Realtime BI Is Not Realtime DW

April 24, 2010 BI (General), Data Warehousing

This posting is slightly edited to clarify that the majority of  the post is about using transactional or transactionally structured sources for reporting.

One of the points I make early on in my talk “Getting Real Data Warehouse Loading as it Happens” is that realtime business intelligence is not the same as realtime data warehousing; having one does not imply having the other.

People can, and do, direct their BI reporting at the source transactional system or systems and for these people there is no data warehouse involved; conversely others populate their data warehouse continuously through a realtime trickle-feed since that is the only viable way to load their data but choose to keep reporting aligned to an event in the past (such as midnight yesterday) so that users do not see changing data throughout the day.

So if it is possible to do realtime BI against the source systems why have a data warehouse? In my opinion the data warehouse is doing three things: it is protecting the transactional source from excessive, potentially sub-optimal queries; it is acting as a platform to conform data from multiple source systems and it allows the use of slowly changing dimensions.

Assuming we need realtime BI but do not want a realtime data warehouse we will need to mix transactional and reporting functionalities on the same system. Although it could be argued that a system such as Oracle’s Exadata V2 allows mixed reporting / transactional workloads few people have implemented Exadata yet and thus, for many people it means that they are mixing two distinctly different workloads on a platform designed for one workload. DML operations that are designed to insert or update a single row as quickly as possible are mixed with queries that access a great number of rows based on a combination of predicates that may well not be indexed on the OLTP system. Furthermore, some of the database features that assist performance in a data warehouse such as bitmap indexes and parallel query can actually inhibit performance of transactional systems. The fundamental problem of mixing workload is that if resource is busy doing one thing it is then not available to do something else and performance for all users suffers.

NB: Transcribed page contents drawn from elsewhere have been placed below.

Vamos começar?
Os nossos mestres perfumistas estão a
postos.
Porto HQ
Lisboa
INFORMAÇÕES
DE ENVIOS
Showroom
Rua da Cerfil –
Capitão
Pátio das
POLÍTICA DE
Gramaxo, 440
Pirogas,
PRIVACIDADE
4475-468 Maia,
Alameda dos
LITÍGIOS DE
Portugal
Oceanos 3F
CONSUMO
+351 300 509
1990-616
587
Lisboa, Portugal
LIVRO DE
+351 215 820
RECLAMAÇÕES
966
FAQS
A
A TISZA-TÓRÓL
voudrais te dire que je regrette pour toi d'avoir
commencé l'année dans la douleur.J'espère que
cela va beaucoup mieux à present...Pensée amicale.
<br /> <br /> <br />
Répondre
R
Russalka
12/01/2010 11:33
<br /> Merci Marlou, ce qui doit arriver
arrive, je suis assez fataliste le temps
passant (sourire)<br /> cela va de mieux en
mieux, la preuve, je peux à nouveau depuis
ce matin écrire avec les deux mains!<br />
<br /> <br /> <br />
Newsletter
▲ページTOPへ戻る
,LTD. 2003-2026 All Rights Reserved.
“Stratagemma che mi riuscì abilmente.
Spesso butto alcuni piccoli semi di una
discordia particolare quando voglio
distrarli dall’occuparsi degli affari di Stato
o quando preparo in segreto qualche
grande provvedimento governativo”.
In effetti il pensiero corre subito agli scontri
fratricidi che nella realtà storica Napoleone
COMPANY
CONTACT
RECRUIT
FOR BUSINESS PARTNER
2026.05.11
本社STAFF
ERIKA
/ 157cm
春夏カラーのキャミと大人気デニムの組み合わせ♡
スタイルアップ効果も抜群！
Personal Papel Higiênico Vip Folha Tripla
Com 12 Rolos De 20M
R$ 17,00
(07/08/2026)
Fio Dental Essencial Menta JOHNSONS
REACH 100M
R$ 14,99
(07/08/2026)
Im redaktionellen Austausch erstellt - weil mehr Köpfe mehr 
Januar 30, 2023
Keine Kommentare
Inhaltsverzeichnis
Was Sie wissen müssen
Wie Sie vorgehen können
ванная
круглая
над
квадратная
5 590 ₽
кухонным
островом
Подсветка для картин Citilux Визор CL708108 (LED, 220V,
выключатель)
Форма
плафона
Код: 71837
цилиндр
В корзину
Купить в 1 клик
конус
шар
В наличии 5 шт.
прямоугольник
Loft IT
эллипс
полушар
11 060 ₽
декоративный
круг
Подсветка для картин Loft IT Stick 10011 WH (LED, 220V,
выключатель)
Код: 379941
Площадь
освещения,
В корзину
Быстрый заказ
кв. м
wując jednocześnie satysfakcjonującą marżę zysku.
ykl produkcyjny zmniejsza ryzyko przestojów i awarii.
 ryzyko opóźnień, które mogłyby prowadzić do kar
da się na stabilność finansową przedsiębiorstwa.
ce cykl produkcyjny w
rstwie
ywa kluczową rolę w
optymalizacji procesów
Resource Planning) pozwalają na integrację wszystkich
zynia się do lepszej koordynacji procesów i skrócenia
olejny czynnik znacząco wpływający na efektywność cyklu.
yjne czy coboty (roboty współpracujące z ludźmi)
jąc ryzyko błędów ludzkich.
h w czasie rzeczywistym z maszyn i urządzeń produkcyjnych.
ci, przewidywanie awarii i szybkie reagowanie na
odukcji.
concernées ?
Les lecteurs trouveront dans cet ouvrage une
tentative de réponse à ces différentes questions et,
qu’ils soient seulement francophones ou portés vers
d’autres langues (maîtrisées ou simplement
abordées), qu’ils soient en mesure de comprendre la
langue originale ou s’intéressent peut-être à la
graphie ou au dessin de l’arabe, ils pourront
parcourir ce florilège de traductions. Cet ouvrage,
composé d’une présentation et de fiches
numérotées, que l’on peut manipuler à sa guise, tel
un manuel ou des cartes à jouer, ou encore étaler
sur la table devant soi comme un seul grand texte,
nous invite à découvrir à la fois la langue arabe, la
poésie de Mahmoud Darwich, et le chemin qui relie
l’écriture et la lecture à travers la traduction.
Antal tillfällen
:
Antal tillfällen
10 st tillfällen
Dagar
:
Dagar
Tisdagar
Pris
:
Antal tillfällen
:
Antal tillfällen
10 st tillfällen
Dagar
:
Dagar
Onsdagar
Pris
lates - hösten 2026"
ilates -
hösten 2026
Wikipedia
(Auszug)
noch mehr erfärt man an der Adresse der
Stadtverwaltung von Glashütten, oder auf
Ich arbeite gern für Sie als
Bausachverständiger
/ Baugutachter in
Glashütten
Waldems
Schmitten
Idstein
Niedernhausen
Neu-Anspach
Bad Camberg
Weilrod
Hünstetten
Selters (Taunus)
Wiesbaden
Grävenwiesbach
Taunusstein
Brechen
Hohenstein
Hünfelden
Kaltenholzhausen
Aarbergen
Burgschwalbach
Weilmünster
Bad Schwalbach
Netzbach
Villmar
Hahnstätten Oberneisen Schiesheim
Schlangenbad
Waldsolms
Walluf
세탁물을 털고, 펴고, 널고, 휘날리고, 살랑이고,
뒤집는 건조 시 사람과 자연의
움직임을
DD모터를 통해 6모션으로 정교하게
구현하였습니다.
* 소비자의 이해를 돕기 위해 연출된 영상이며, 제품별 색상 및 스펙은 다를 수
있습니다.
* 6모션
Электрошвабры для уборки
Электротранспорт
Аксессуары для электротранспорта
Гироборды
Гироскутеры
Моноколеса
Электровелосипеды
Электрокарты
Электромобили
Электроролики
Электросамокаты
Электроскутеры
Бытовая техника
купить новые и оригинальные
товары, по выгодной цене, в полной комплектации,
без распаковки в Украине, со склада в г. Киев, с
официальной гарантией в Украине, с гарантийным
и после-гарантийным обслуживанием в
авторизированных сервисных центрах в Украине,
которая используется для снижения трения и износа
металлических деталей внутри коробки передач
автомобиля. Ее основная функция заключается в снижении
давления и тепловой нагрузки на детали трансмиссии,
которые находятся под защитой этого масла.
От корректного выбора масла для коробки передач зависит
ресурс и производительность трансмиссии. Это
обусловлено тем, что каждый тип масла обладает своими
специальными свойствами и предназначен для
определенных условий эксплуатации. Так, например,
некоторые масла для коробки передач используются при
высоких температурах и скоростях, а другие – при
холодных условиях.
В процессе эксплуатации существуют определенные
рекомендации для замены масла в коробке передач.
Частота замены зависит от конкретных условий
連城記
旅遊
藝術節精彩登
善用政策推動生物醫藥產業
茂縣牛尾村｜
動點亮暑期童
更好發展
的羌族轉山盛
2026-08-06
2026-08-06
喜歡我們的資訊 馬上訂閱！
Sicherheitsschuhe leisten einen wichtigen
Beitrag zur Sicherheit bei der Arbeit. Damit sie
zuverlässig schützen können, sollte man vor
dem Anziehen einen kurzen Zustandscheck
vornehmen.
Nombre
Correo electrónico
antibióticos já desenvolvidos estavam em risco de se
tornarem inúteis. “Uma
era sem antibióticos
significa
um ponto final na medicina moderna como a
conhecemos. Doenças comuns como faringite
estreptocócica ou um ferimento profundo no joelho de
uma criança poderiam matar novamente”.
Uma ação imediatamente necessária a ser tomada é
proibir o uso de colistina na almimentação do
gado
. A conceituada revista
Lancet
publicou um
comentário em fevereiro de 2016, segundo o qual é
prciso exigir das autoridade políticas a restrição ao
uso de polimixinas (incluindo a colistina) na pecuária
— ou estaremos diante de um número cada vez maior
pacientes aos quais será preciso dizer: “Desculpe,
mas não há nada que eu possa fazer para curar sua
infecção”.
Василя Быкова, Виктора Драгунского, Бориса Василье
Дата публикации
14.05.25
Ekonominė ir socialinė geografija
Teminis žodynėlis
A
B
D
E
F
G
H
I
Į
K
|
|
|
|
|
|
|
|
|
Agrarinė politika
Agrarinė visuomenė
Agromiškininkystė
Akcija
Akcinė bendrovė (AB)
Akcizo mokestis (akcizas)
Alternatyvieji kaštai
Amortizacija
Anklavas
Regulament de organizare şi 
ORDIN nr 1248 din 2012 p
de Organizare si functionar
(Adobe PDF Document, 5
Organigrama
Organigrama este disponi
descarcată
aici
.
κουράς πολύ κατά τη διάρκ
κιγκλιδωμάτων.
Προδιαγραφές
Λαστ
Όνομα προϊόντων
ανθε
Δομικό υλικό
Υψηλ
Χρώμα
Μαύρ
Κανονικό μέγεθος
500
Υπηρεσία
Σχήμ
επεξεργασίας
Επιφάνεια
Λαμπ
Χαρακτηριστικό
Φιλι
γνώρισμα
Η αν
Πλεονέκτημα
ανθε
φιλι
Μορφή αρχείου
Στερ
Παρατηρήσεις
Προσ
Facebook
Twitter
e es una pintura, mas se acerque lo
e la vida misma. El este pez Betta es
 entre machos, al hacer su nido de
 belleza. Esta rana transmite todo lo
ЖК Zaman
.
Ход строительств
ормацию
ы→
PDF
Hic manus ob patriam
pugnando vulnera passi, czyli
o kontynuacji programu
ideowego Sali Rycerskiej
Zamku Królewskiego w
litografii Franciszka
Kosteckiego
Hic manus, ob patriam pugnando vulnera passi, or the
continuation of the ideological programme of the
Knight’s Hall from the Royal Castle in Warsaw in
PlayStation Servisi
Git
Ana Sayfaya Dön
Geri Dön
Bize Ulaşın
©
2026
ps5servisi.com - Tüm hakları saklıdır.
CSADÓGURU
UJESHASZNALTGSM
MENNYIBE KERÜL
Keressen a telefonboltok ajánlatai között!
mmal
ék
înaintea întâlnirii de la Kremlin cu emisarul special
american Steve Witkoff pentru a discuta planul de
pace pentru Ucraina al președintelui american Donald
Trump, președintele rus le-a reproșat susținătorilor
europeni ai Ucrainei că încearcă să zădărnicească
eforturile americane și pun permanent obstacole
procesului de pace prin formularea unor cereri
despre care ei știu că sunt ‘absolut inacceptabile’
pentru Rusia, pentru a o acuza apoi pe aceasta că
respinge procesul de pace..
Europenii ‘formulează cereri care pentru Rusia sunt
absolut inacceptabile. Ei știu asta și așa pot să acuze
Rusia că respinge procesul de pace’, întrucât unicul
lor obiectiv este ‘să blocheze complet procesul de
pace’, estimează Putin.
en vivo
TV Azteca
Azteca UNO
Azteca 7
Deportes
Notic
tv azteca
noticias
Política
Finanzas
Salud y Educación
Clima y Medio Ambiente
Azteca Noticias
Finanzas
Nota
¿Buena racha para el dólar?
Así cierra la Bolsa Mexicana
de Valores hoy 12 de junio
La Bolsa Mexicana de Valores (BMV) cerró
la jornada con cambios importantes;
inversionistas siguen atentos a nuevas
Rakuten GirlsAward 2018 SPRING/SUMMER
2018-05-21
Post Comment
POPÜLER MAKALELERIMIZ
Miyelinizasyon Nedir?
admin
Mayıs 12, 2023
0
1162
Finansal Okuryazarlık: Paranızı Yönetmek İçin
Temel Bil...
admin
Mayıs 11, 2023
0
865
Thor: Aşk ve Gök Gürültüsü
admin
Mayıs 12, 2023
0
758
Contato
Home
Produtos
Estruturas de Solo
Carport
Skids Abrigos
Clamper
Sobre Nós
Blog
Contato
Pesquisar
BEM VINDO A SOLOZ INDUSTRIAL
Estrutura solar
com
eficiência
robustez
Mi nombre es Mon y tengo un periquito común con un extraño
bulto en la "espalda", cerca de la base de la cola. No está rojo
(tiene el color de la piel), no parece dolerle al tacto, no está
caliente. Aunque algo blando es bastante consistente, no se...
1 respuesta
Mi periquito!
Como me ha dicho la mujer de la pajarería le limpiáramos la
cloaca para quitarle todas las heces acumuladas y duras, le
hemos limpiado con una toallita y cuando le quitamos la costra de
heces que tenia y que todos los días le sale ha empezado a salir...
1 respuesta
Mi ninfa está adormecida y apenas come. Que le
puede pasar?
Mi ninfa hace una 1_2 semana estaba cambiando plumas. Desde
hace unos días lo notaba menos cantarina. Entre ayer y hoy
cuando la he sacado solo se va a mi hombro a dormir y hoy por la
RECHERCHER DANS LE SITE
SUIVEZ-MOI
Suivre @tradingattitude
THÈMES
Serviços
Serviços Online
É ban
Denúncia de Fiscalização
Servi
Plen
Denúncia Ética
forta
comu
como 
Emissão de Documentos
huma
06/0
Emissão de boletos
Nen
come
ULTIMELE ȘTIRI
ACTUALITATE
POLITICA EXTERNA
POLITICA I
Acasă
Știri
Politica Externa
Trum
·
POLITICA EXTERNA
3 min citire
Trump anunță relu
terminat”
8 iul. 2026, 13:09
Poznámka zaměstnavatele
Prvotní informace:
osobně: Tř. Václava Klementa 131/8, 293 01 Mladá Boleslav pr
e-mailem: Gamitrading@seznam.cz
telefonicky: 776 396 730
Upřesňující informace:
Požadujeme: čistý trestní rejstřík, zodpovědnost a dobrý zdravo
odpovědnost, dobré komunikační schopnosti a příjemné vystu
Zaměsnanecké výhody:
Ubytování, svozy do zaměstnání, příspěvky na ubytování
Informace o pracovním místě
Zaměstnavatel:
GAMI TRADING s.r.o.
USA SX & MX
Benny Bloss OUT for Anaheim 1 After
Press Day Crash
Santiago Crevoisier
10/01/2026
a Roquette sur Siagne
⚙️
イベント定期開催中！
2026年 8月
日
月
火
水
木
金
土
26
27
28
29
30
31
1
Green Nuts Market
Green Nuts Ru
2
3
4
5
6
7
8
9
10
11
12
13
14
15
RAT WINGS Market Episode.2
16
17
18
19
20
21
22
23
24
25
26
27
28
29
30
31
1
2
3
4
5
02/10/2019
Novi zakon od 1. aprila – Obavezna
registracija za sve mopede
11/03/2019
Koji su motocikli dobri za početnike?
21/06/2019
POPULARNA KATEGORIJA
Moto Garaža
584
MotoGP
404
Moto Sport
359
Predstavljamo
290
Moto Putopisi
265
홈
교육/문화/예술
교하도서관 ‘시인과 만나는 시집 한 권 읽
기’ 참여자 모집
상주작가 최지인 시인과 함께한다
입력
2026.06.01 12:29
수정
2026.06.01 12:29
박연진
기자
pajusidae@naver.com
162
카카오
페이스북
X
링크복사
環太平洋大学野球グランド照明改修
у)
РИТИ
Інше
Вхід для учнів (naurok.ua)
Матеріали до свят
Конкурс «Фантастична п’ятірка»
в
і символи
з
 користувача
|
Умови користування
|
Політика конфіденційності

There are some things that we can do to reduce the BI query impact on the source. We can use data federation in a reporting application such as OBIEE and restrict the transactional source to current data and use a separate data warehouse, perhaps with pre-aggregated data to supply historic information; that is, we remove the need to repeatedly scan the whole of the transactional system to provide historic data that is no longer changing and by reducing the volume of data we are accessing we lessen the conflict with transactional activity. Of course we will still need a process that updates the data warehouse, but that can now be deferred to a later time. However, federation has its own drawbacks; where we once had one query we now have two and the results of these two queries need to be stitched together and that process has to happen on the BI server, where it consumes memory and processing resource to join the result sets. Another thing we could do is to use a replica database to be the source of reporting, thus reducing the impact on the transactional source (but not fully removing it as any from of replication has some impact as it will involve some process executing on or against the source). We could use a standby instance of the OLTP system for reporting, but we need to consider the licensing requirements of the replica, the location of the replica (it may be at a different site) and what happens if we need to use the standby system for its real purpose, business continuity – do we lose BI when that happens? Perhaps a better approach is to build a specific reporting replica. This replica can be the right size and have the appropriate product licensing for a reporting load. It does not have to be complete replica of the source system, just the tables of interest; if we have no reporting interest in audit and journal tables then we need not replicate them.

In fact we can get quite sophisticated with a reporting replica in that we change the database so that it is better geared for reporting; this might include dropping unhelpful indexes and possibly partitioning the data to allow partition pruning to occur. Adding bitmap indexes may be a step too far though as we are essentially receiving row by row updates and inserts and that results in lower throughput caused by table locking (actually multi-row locking) as the bitmaps change.

We can even combine the the federated approach with a database replica and use the replica as source for the recent transactions and the data warehouse for the historic data; and if we chose to implement our replica on a fast database, perhaps an in-memory one, we could get excellent performance with low impact on the transactional source.